Text shown:
Start of Block

There are mavericks among us: Jews who think outside of a box that is circumscribed, telling us what to do, how to be, how to act. I see that women are not in any way, needing to be subservient to their husbands, and yes, it's a two way street, and yes, often we think differently but also in same ways. It's too easy to draw a total boundary between the female and the male in terms of response, in terms of need, and in terms of how we expect, respect. I need to express myself, my very own, unique soul, and I honor everyone in this endeavor, and I feel we need to learn how to stop stepping on each others' toes in this, a mutual dance that does, extend out, to embrace the world. Call it a line dance, a hora, and ahora means NOW. Maybe it's time, as NOW is also the acronym for the National Organization for Women, to begin to realize, God wrote us all into a story that does deeply involve this dance, deeply involve getting it "right" and the rites of passage have to be about an equality of being, an equality of soul, of spirit, of learning, of compassion.

(21) bootha19, May 11, 2011 6:03 AM

my opinion

I completely understand the fact that women take when a man gives constructive critism emotionally and negatively. But with that being said, why can't a woman understand and take into consideration why men use constructive critism??? Your answer was to "blame it on the creator". Sounds like your article reflects on how men should quote on quote "stretch a man's truths" just to alleviate an argument. If i have to keep to myself what i think and feel about my partner, then i would feel like I'm not being completely honest with my partner. And if that's the case, why be with someone if you can't be yourself and be completely honest with the person you would want to be with.

(20) coumadin, February 27, 2011 2:55 AM

What kind of nonsense is this?!

Listen! Women have wanted equality for centuries, and now that they've got it, they all of a sudden are more sensitive to criticism than men, and should be treated like they're delicate flowers?! Grow up! No one is saying that a husband should yell at his wife and berate her. But it won't kill her to receive some constructive criticism from time to time, particularly if she needs to change her behavior. And let me tell you something else. I think women are far, far more likely to criticize men in a relationship. And its not the constructive kind either. Its the kind that is meant to emasculate and castrate. And men are expected to just take it. You don't think men want to be loved by their wives too?! Your article shows that what women want is for the relationship to be all about them, with no thought for the man's feelings.

(19) Lois Cohen, February 26, 2008 3:08 PM

I really appreciated everything you said and also know it's true. I've recently broken off with a man after three years together. He was very controlling and critical of me. I'm not sorry I stayed with him for three years, just relieved we are no longer together.

End of Block

Your task: List every commenter name that appears in the comment thread above, along with the date given for each one's post.

Records excerpted from a collection:
Start of Block

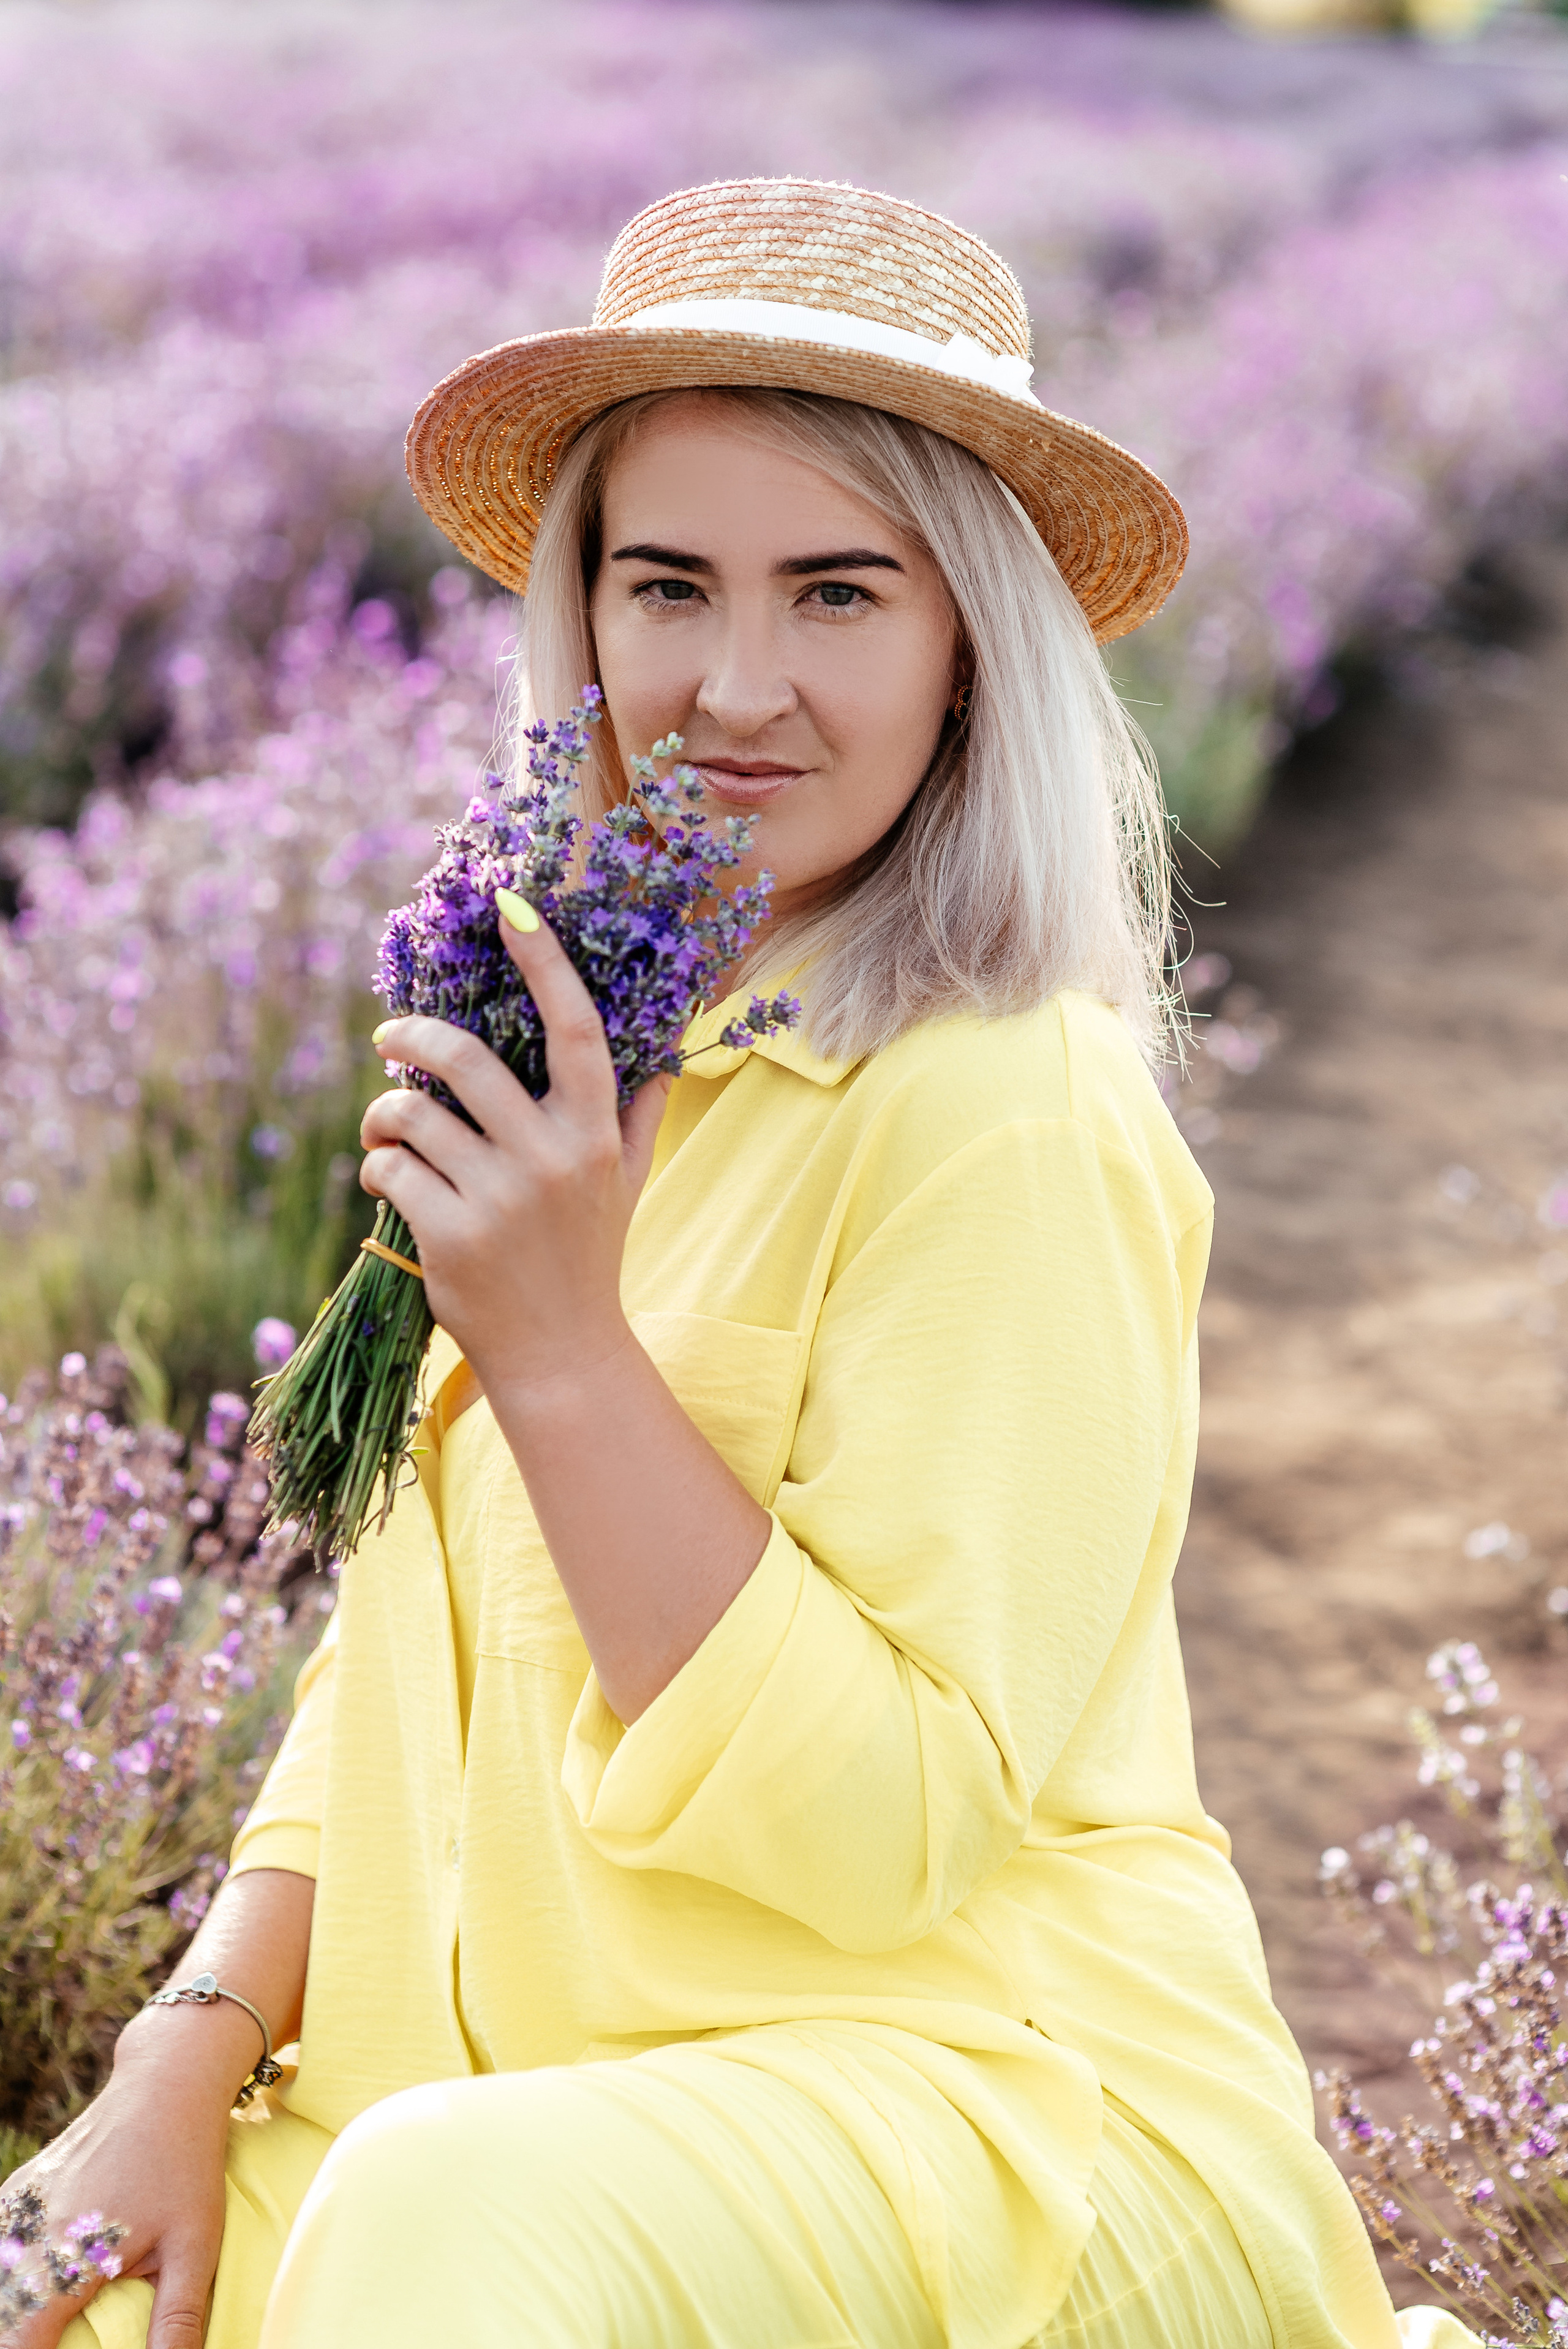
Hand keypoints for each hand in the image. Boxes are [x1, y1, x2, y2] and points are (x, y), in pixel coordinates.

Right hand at [5, 2047, 230, 2348]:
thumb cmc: (186, 2165)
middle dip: (17, 2333)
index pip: (20, 2340)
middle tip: (53, 2335)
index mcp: (71, 2260)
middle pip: (2, 2312)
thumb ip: (178, 2318)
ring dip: (11, 2305)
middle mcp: (31, 2235)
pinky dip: (4, 2270)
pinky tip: (22, 2284)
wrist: (166, 2083)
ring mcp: (19, 2208)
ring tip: (40, 2319)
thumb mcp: (195, 2245)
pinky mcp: (20, 2190)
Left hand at [361, 909, 669, 1401]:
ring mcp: (499, 1199)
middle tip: (391, 1035)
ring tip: (388, 1134)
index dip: (545, 962)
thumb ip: (637, 1113)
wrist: (562, 1354)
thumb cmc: (589, 1256)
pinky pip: (389, 1170)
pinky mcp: (449, 1235)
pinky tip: (388, 1186)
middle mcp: (551, 1158)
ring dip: (384, 1115)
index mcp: (594, 1134)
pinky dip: (376, 1170)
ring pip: (411, 1114)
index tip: (514, 906)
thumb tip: (663, 1049)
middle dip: (412, 1035)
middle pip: (465, 1059)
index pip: (576, 1029)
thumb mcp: (626, 1182)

End of Block

Answer to this problem:
- bootha19: May 11, 2011
- coumadin: February 27, 2011
- Lois Cohen: February 26, 2008